• Task objective:
Reproduce the line containing "e.g. shoplifting. |" in the listing below, then every later line up to the end, precisely as written.

• Supplied data:

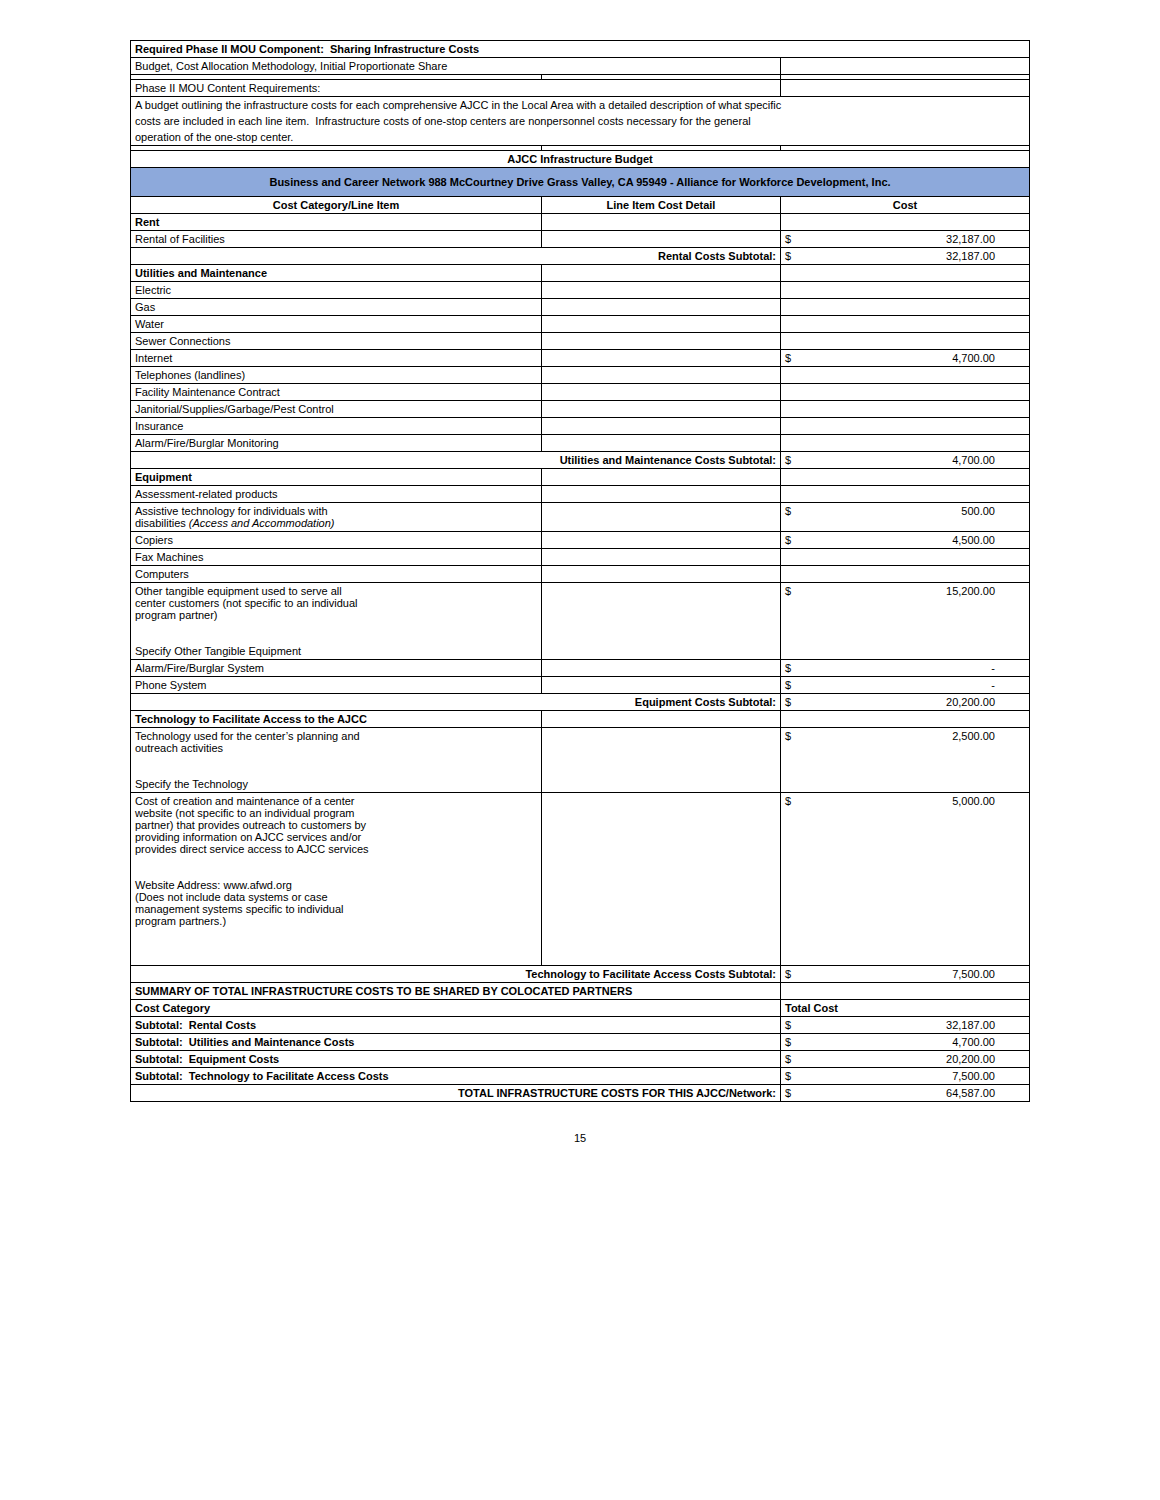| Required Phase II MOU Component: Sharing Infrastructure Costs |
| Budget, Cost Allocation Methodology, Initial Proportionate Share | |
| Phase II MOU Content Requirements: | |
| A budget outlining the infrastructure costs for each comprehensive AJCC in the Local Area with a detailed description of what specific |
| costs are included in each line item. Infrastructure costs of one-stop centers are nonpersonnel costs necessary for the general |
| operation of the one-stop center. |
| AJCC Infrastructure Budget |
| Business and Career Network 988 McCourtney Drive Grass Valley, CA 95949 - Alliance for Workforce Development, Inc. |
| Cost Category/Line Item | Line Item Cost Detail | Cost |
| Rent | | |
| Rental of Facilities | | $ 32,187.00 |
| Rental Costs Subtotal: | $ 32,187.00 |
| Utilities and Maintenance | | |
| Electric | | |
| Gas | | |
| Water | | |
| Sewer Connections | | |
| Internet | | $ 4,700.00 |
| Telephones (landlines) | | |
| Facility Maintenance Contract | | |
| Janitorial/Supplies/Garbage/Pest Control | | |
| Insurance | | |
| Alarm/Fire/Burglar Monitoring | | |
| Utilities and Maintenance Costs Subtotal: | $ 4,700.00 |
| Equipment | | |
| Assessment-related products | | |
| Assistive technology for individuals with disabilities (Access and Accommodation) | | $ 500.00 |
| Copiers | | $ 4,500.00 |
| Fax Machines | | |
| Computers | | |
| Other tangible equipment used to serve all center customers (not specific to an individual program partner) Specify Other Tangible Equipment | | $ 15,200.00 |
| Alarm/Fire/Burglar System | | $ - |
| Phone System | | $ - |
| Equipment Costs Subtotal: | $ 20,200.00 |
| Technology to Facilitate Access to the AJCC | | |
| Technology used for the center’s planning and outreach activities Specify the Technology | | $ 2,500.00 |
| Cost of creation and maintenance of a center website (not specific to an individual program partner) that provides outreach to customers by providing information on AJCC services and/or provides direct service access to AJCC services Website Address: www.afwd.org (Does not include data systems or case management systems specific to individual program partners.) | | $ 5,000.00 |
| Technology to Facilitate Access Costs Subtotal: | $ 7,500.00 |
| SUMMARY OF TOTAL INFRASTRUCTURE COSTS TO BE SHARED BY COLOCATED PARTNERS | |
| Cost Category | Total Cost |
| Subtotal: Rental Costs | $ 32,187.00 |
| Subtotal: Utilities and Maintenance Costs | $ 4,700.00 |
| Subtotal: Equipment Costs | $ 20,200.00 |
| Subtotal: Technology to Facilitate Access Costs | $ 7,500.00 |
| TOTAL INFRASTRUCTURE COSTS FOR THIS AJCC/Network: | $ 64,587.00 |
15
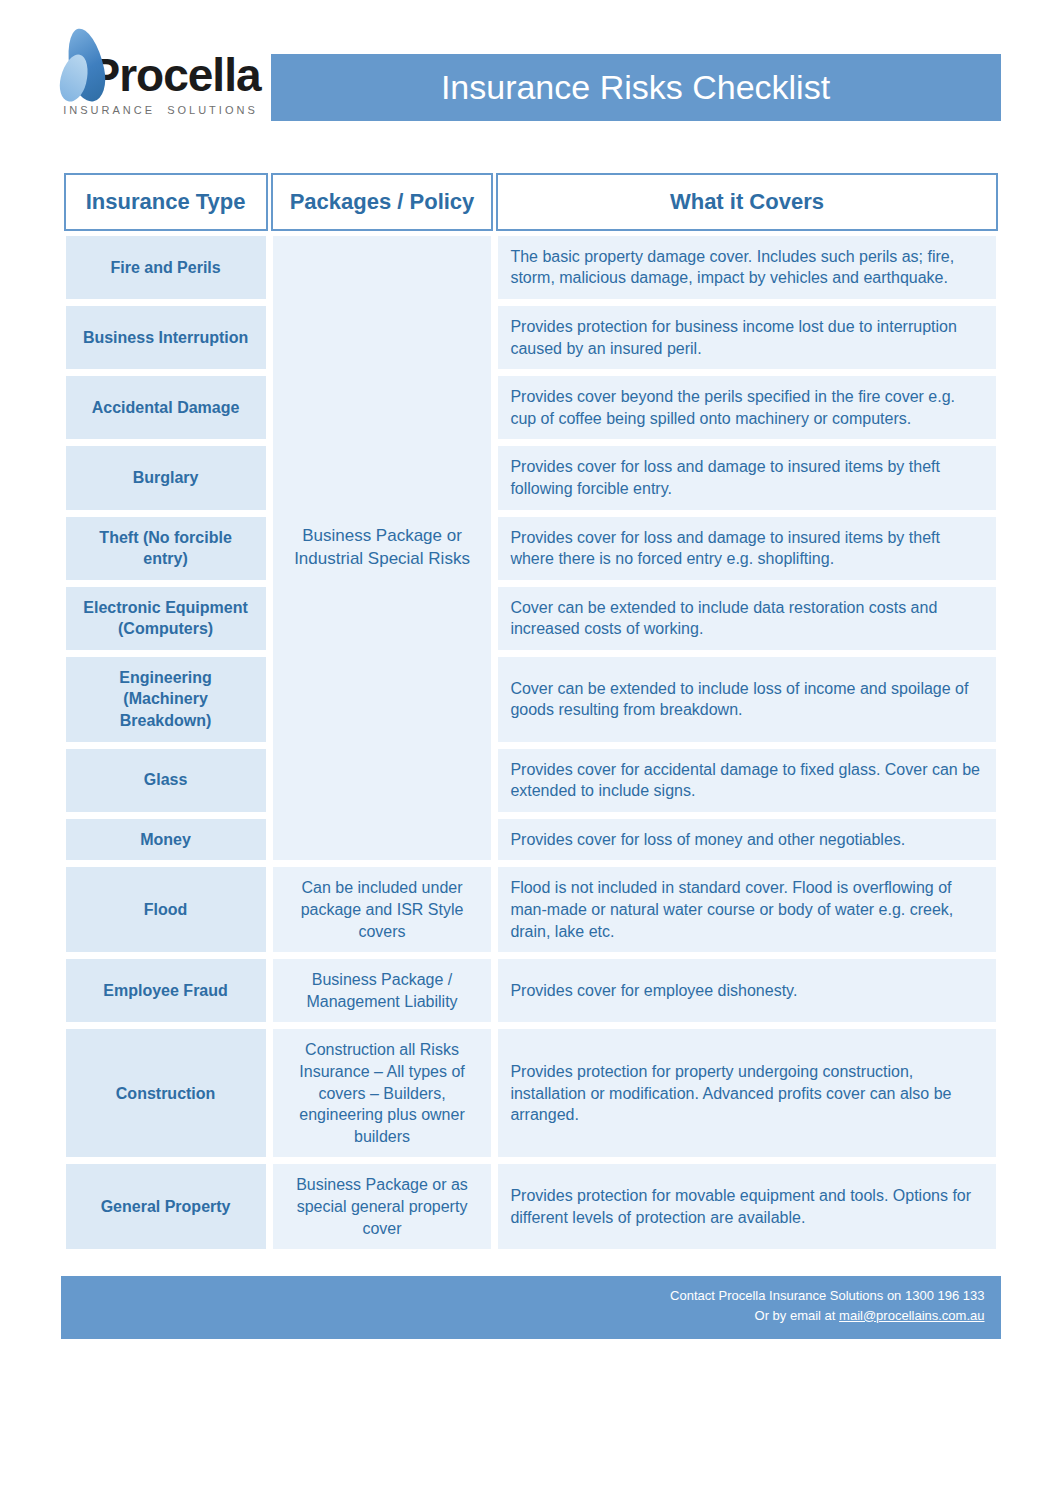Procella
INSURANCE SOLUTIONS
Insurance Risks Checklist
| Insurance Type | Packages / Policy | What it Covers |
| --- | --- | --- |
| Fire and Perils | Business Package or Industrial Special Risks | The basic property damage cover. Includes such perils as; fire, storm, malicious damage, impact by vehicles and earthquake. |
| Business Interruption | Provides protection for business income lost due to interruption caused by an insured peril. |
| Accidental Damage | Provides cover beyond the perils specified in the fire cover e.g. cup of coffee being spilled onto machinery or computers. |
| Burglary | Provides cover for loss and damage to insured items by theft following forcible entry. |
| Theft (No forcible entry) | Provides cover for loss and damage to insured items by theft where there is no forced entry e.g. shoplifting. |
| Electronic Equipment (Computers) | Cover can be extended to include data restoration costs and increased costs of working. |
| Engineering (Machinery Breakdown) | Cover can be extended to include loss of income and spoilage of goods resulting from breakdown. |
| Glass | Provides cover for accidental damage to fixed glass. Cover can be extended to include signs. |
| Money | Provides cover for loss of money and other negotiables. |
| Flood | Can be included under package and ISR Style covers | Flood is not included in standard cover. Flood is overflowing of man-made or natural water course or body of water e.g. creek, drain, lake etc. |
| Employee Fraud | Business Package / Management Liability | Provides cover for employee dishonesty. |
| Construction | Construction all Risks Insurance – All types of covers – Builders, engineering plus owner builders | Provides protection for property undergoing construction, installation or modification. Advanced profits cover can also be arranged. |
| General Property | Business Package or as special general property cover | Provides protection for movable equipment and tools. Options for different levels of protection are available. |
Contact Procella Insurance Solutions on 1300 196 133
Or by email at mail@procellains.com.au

• Response area:
| Theft (No forcible entry) | Provides cover for loss and damage to insured items by theft where there is no forced entry e.g. shoplifting. |
| Electronic Equipment (Computers) | Cover can be extended to include data restoration costs and increased costs of working. |
| Engineering (Machinery Breakdown) | Cover can be extended to include loss of income and spoilage of goods resulting from breakdown. |
| Glass | Provides cover for accidental damage to fixed glass. Cover can be extended to include signs. |
| Money | Provides cover for loss of money and other negotiables. |
| Flood | Can be included under package and ISR Style covers | Flood is not included in standard cover. Flood is overflowing of man-made or natural water course or body of water e.g. creek, drain, lake etc. |
| Employee Fraud | Business Package / Management Liability | Provides cover for employee dishonesty. |
| Construction | Construction all Risks Insurance – All types of covers – Builders, engineering plus owner builders | Provides protection for property undergoing construction, installation or modification. Advanced profits cover can also be arranged. |
| General Property | Business Package or as special general property cover | Provides protection for movable equipment and tools. Options for different levels of protection are available. |
Contact Procella Insurance Solutions on 1300 196 133
Or by email at mail@procellains.com.au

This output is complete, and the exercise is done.